Dataset records:
━━━━━━━━━━━━━━━━━━━━━━━━━━━━━━
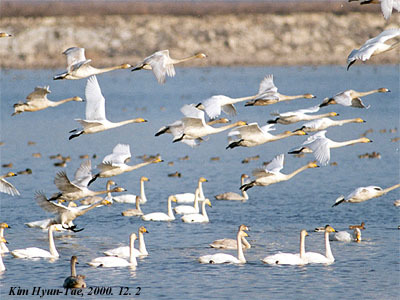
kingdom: Animalia
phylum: Chordata
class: Aves
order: Anseriformes
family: Anatidae
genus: Cygnus
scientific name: Cygnus cygnus
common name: Whooper swan
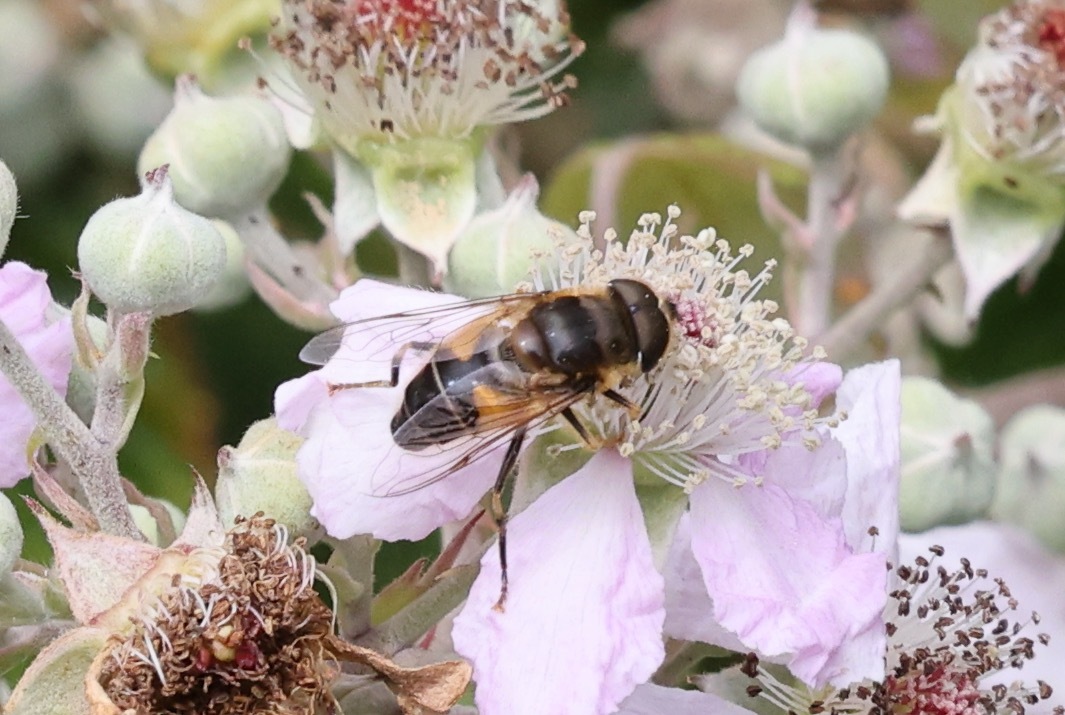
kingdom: Animalia
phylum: Arthropoda
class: Insecta
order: Diptera
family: Syrphidae
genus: Eristalis
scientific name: Eristalis pertinax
━━━━━━━━━━━━━━━━━━━━━━━━━━━━━━
# Stated task:
Please copy every line of text in the rows above word for word, leaving out the pictures.

# The reply:
kingdom: Animalia
phylum: Chordata
class: Aves
order: Anseriformes
family: Anatidae
genus: Cygnus
scientific name: Cygnus cygnus
common name: Whooper swan
kingdom: Animalia
phylum: Arthropoda
class: Insecta
order: Diptera
family: Syrphidae
genus: Eristalis
scientific name: Eristalis pertinax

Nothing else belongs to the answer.